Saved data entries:
Start of Block
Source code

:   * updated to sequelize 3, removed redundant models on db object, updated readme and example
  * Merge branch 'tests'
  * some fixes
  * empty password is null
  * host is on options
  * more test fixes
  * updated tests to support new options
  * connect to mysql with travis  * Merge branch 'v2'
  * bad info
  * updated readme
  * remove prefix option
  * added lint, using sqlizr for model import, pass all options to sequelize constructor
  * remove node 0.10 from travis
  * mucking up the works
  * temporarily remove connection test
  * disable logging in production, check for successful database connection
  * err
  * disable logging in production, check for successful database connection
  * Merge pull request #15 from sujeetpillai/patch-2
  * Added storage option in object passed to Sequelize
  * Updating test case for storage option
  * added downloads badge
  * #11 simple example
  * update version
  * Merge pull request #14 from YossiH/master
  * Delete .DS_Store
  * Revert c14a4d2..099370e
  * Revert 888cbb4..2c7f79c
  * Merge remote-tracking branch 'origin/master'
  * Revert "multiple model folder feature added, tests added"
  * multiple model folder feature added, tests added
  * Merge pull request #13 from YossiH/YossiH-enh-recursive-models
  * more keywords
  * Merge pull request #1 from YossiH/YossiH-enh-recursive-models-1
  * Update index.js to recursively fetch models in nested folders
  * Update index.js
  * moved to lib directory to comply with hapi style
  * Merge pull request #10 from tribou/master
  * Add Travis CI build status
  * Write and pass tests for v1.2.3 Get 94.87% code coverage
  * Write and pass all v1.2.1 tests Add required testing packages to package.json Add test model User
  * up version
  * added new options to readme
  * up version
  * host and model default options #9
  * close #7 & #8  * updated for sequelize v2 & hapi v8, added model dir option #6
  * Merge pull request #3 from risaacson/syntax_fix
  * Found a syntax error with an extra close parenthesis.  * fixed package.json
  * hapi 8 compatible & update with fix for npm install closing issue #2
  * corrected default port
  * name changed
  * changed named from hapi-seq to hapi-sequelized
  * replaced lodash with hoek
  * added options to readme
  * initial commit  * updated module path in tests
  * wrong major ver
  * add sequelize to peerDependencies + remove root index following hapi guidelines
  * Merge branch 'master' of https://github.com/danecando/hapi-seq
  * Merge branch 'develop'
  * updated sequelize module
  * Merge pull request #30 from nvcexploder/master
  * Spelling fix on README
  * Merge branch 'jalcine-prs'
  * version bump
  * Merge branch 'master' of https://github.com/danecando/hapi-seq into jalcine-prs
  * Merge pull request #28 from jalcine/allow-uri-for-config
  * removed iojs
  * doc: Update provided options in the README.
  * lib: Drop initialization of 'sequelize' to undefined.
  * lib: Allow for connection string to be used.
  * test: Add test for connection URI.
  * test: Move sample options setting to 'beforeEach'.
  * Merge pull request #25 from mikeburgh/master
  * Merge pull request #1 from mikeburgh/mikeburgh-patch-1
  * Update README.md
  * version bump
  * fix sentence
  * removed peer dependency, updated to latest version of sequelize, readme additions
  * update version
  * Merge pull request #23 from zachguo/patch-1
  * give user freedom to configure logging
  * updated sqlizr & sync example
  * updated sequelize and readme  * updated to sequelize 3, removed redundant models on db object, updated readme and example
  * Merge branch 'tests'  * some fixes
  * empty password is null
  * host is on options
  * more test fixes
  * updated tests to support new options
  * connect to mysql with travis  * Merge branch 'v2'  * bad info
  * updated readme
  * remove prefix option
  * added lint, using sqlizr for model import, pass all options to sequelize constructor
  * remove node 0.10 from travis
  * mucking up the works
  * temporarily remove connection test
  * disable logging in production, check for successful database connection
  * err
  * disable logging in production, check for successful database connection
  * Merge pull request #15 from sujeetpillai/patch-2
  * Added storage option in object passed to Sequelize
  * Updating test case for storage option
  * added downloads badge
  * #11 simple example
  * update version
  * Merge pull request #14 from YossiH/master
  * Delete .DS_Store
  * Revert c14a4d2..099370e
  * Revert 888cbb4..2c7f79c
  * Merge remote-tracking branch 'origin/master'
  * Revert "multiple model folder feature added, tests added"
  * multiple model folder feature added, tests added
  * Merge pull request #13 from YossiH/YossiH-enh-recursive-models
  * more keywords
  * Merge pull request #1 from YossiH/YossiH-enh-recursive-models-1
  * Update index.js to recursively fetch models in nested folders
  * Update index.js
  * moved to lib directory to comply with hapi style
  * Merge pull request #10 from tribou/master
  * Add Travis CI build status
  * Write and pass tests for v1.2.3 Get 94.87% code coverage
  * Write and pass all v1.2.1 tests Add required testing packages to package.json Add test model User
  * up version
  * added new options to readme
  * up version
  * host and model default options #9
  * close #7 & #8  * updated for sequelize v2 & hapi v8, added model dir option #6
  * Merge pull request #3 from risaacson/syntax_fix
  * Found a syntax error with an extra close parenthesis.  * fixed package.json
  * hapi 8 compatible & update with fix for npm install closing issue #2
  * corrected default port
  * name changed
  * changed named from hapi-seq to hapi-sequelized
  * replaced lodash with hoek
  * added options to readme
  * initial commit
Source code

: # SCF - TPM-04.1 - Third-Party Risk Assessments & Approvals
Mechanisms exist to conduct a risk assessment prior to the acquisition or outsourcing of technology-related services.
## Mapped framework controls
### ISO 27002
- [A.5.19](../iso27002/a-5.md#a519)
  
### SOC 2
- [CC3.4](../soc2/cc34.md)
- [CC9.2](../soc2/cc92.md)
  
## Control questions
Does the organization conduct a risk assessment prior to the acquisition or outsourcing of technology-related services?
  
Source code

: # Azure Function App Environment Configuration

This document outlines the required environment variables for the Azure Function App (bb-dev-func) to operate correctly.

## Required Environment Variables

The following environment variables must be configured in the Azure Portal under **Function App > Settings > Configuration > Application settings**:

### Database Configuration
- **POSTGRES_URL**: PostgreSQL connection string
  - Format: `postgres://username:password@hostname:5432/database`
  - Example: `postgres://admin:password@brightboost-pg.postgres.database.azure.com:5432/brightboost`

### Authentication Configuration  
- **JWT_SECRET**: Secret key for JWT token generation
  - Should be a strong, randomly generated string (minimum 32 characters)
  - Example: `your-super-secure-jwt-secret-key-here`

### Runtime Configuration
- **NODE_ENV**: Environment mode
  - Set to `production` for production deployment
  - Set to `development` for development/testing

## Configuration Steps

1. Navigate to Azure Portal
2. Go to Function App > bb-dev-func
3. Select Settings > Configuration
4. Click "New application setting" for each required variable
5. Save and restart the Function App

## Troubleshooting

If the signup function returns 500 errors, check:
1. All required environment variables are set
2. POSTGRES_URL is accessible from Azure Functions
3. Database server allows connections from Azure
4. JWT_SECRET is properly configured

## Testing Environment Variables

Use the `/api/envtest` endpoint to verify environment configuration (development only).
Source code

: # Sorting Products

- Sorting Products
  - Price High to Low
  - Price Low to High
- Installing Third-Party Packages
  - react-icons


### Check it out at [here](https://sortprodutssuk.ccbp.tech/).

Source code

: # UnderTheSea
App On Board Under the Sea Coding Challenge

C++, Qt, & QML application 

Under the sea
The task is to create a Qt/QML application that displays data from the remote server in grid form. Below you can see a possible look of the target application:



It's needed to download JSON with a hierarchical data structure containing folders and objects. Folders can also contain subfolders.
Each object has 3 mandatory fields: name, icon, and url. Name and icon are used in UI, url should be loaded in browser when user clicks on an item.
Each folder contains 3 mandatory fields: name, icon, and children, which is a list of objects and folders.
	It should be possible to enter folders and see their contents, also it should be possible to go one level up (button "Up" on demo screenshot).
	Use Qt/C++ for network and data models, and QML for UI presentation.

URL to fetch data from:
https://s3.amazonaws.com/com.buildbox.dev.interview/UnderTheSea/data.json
End of Block
What to do:
Above are some records; repeat all of them exactly.

Solution to the exercise:
Source code

:   * updated to sequelize 3, removed redundant models on db object, updated readme and example
  * Merge branch 'tests'
  * some fixes
  * empty password is null
  * host is on options
  * more test fixes
  * updated tests to support new options
  * connect to mysql with travis  * Merge branch 'v2'
  * bad info
  * updated readme
  * remove prefix option
  * added lint, using sqlizr for model import, pass all options to sequelize constructor
  * remove node 0.10 from travis
  * mucking up the works
  * temporarily remove connection test
  * disable logging in production, check for successful database connection
  * err
  * disable logging in production, check for successful database connection
  * Merge pull request #15 from sujeetpillai/patch-2
  * Added storage option in object passed to Sequelize
  * Updating test case for storage option
  * added downloads badge
  * #11 simple example
  * update version
  * Merge pull request #14 from YossiH/master
  * Delete .DS_Store
  * Revert c14a4d2..099370e
  * Revert 888cbb4..2c7f79c
  * Merge remote-tracking branch 'origin/master'
  * Revert "multiple model folder feature added, tests added"
  * multiple model folder feature added, tests added
  * Merge pull request #13 from YossiH/YossiH-enh-recursive-models
  * more keywords
  * Merge pull request #1 from YossiH/YossiH-enh-recursive-models-1
  * Update index.js to recursively fetch models in nested folders
  * Update index.js
  * moved to lib directory to comply with hapi style
  * Merge pull request #10 from tribou/master
  * Add Travis CI build status
  * Write and pass tests for v1.2.3 Get 94.87% code coverage
  * Write and pass all v1.2.1 tests Add required testing packages to package.json Add test model User
  * up version
  * added new options to readme
  * up version
  * host and model default options #9
  * close #7 & #8  * updated for sequelize v2 & hapi v8, added model dir option #6
  * Merge pull request #3 from risaacson/syntax_fix
  * Found a syntax error with an extra close parenthesis.  * fixed package.json
  * hapi 8 compatible & update with fix for npm install closing issue #2
  * corrected default port
  * name changed
  * changed named from hapi-seq to hapi-sequelized
  * replaced lodash with hoek
  * added options to readme
  * initial commit  * updated module path in tests
  * wrong major ver
  * add sequelize to peerDependencies + remove root index following hapi guidelines
  * Merge branch 'master' of https://github.com/danecando/hapi-seq
  * Merge branch 'develop'
  * updated sequelize module
  * Merge pull request #30 from nvcexploder/master
  * Spelling fix on README
  * Merge branch 'jalcine-prs'
  * version bump
  * Merge branch 'master' of https://github.com/danecando/hapi-seq into jalcine-prs
  * Merge pull request #28 from jalcine/allow-uri-for-config
  * removed iojs
  * doc: Update provided options in the README.
  * lib: Drop initialization of 'sequelize' to undefined.
  * lib: Allow for connection string to be used.
  * test: Add test for connection URI.
  * test: Move sample options setting to 'beforeEach'.
  * Merge pull request #25 from mikeburgh/master
  * Merge pull request #1 from mikeburgh/mikeburgh-patch-1
  * Update README.md
  * version bump
  * fix sentence
  * removed peer dependency, updated to latest version of sequelize, readme additions
  * update version
  * Merge pull request #23 from zachguo/patch-1
  * give user freedom to configure logging
  * updated sqlizr & sync example
  * updated sequelize and readme  * updated to sequelize 3, removed redundant models on db object, updated readme and example
  * Merge branch 'tests'  * some fixes
  * empty password is null
  * host is on options
  * more test fixes
  * updated tests to support new options
  * connect to mysql with travis  * Merge branch 'v2'  * bad info
  * updated readme
  * remove prefix option
  * added lint, using sqlizr for model import, pass all options to sequelize constructor
  * remove node 0.10 from travis
  * mucking up the works
  * temporarily remove connection test
  * disable logging in production, check for successful database connection
  * err
  * disable logging in production, check for successful database connection
  * Merge pull request #15 from sujeetpillai/patch-2
  * Added storage option in object passed to Sequelize
  * Updating test case for storage option
  * added downloads badge
  * #11 simple example
  * update version
  * Merge pull request #14 from YossiH/master
  * Delete .DS_Store
  * Revert c14a4d2..099370e
  * Revert 888cbb4..2c7f79c
  * Merge remote-tracking branch 'origin/master'
  * Revert "multiple model folder feature added, tests added"
  * multiple model folder feature added, tests added
  * Merge pull request #13 from YossiH/YossiH-enh-recursive-models
  * more keywords
  * Merge pull request #1 from YossiH/YossiH-enh-recursive-models-1
  * Update index.js to recursively fetch models in nested folders
  * Update index.js
  * moved to lib directory to comply with hapi style
  * Merge pull request #10 from tribou/master
  * Add Travis CI build status
  * Write and pass tests for v1.2.3 Get 94.87% code coverage
  * Write and pass all v1.2.1 tests Add required testing packages to package.json Add test model User
  * up version
  * added new options to readme
  * up version
  * host and model default options #9
  * close #7 & #8  * updated for sequelize v2 & hapi v8, added model dir option #6
  * Merge pull request #3 from risaacson/syntax_fix
  * Found a syntax error with an extra close parenthesis.  * fixed package.json
  * hapi 8 compatible & update with fix for npm install closing issue #2
  * corrected default port
  * name changed
  * changed named from hapi-seq to hapi-sequelized
  * replaced lodash with hoek
  * added options to readme
  * initial commit
Source code

: # SCF - TPM-04.1 - Third-Party Risk Assessments & Approvals
Mechanisms exist to conduct a risk assessment prior to the acquisition or outsourcing of technology-related services.
## Mapped framework controls
### ISO 27002
- [A.5.19](../iso27002/a-5.md#a519)
  
### SOC 2
- [CC3.4](../soc2/cc34.md)
- [CC9.2](../soc2/cc92.md)
  
## Control questions
Does the organization conduct a risk assessment prior to the acquisition or outsourcing of technology-related services?
  
Source code

: # Azure Function App Environment Configuration

This document outlines the required environment variables for the Azure Function App (bb-dev-func) to operate correctly.

## Required Environment Variables

The following environment variables must be configured in the Azure Portal under **Function App > Settings > Configuration > Application settings**:

### Database Configuration
- **POSTGRES_URL**: PostgreSQL connection string
  - Format: `postgres://username:password@hostname:5432/database`
  - Example: `postgres://admin:password@brightboost-pg.postgres.database.azure.com:5432/brightboost`

### Authentication Configuration  
- **JWT_SECRET**: Secret key for JWT token generation
  - Should be a strong, randomly generated string (minimum 32 characters)
  - Example: `your-super-secure-jwt-secret-key-here`

### Runtime Configuration
- **NODE_ENV**: Environment mode
  - Set to `production` for production deployment
  - Set to `development` for development/testing

## Configuration Steps

1. Navigate to Azure Portal
2. Go to Function App > bb-dev-func
3. Select Settings > Configuration
4. Click "New application setting" for each required variable
5. Save and restart the Function App

## Troubleshooting

If the signup function returns 500 errors, check:
1. All required environment variables are set
2. POSTGRES_URL is accessible from Azure Functions
3. Database server allows connections from Azure
4. JWT_SECRET is properly configured

## Testing Environment Variables

Use the `/api/envtest` endpoint to verify environment configuration (development only).
Source code

: # Sorting Products

- Sorting Products
  - Price High to Low
  - Price Low to High
- Installing Third-Party Packages
  - react-icons


### Check it out at [here](https://sortprodutssuk.ccbp.tech/).

Source code

: # UnderTheSea
App On Board Under the Sea Coding Challenge

C++, Qt, & QML application 

Under the sea
The task is to create a Qt/QML application that displays data from the remote server in grid form. Below you can see a possible look of the target application:



It's needed to download JSON with a hierarchical data structure containing folders and objects. Folders can also contain subfolders.
Each object has 3 mandatory fields: name, icon, and url. Name and icon are used in UI, url should be loaded in browser when user clicks on an item.
Each folder contains 3 mandatory fields: name, icon, and children, which is a list of objects and folders.
	It should be possible to enter folders and see their contents, also it should be possible to go one level up (button "Up" on demo screenshot).
	Use Qt/C++ for network and data models, and QML for UI presentation.

URL to fetch data from:
https://s3.amazonaws.com/com.buildbox.dev.interview/UnderTheSea/data.json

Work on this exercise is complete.